Last season’s femtocell attack had a ton of moving parts, from Elliot writing Android exploit code in S2E05, through Angela and Darlene working together to plant the device on E Corp’s network in S2E06. (I can’t take credit for these awesome sequences — that was all Kor and some of the show’s previous consultants). It also presented a mystery: what did the Dark Army do with the femtocell device before handing it back to Cisco and fsociety?

In “eps3.2_legacy.so”, we see Tyrell working in vim to complete the source code forEnableAttack . This is the same tool that Angela runs on the femtocell device in S2E06, using the syntax:./EnableAttack femtopwn WLAN0,WLAN1. This command brings up the cellular and wifi interfaces on the device, enables the femtocell payload to compromise the FBI’s Android phones, and provides the Dark Army with remote access to E Corp’s internal network.
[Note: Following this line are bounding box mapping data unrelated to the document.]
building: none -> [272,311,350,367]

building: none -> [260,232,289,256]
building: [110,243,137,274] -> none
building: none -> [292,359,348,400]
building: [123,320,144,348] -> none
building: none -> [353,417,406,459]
Any time we include a shot that includes source code, I always want to ensure it’s syntactically valid and holds up to scrutiny, even if you only see part of the file. If we’re showing a custom tool, I have to write our own functional code. In this case, I also had to ensure that it produced the same output, and in the same logical order, as shown in prior episodes.

Original mock-up of the EnableAttack shell script (partial excerpt)

The manner in which Angela executes ./EnableAttack , and its lack of file extension, implies that it might be a native Linux binary. However, I decided that it’d make more sense for this to be implemented as a shell script that acts as a management and configuration wrapper. (In *nix, as long as a file has the executable bit set you can directly execute it, regardless of extension).

Upon executing,EnableAttack parses the command-line arguments and executes a sequence of other helper scripts and tools that carry out each step of the femtocell start-up process. To make my production work a bit easier, and to ensure that a wider audience can follow along, the script is filled with liberal use of comments and echo statements. Tyrell is a meticulous developer who writes well-documented code.

When we get to see Tyrell’s screen, the script is almost complete and nearly identical to the mock-up above. He’s in the process of setting a configuration variable implant_callback_addr to a domain name under the Dark Army’s control. Later parts of the script would presumably implement the call-back functionality that connects back to this C2 address, thereby giving the operator a foothold into E Corp’s network.

You’ll note that we use different C2 addresses and domains throughout scenes that feature the Dark Army’s backdoors. Sophisticated threat groups often diversify their C2 infrastructure, allowing them to use a different call-back domain or IP for each victim host. As they burrow their way into the E Corp environment and infect additional systems, you’d expect that they would deliberately avoid re-using the same C2 addresses. This provides resilience: if one address goes down or is discovered and blocked, the rest can remain functional.

Later in the scene, Tyrell stumbles across the Android exploit code that Elliot wrote in S2E05, and angrily questions why it’s there — he doesn’t know the full plan.

Excerpt of the Samsung Knox RCE exploit used in the femtocell attack

As many astute viewers picked up last year, this is based on a Samsung Knox exploit that’s written in Ruby and included in the Metasploit framework. We re-used the same source code to keep this shot consistent.